:: RECORDS SUPPLIED

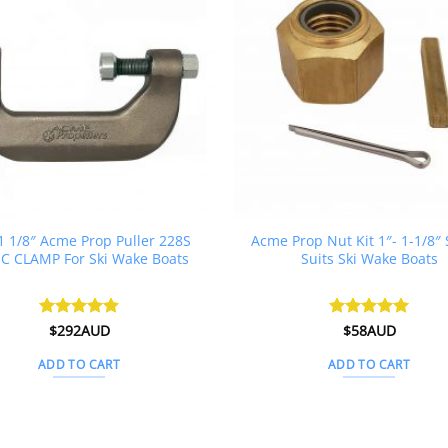
 1 1/8″ Acme Prop Puller 228S
Acme Prop Nut Kit 1″- 1-1/8″ 
 C CLAMP For Ski Wake Boats
Suits Ski Wake Boats
Rated
$
292AUD
4.88
Rated
$
58AUD
5
out of 5
out of 5
ADD TO CART
ADD TO CART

::::

• **WHAT NEEDS TO BE DONE**
Pictures are not part of the copy; reproduce everything else in the records exactly.

• **REPLY TO THE TASK**
 1 1/8″ Acme Prop Puller 228S
Acme Prop Nut Kit 1″- 1-1/8″ 
 C CLAMP For Ski Wake Boats
Suits Ski Wake Boats
Rated
$
292AUD
4.88
Rated
$
58AUD
5
out of 5
out of 5
ADD TO CART
ADD TO CART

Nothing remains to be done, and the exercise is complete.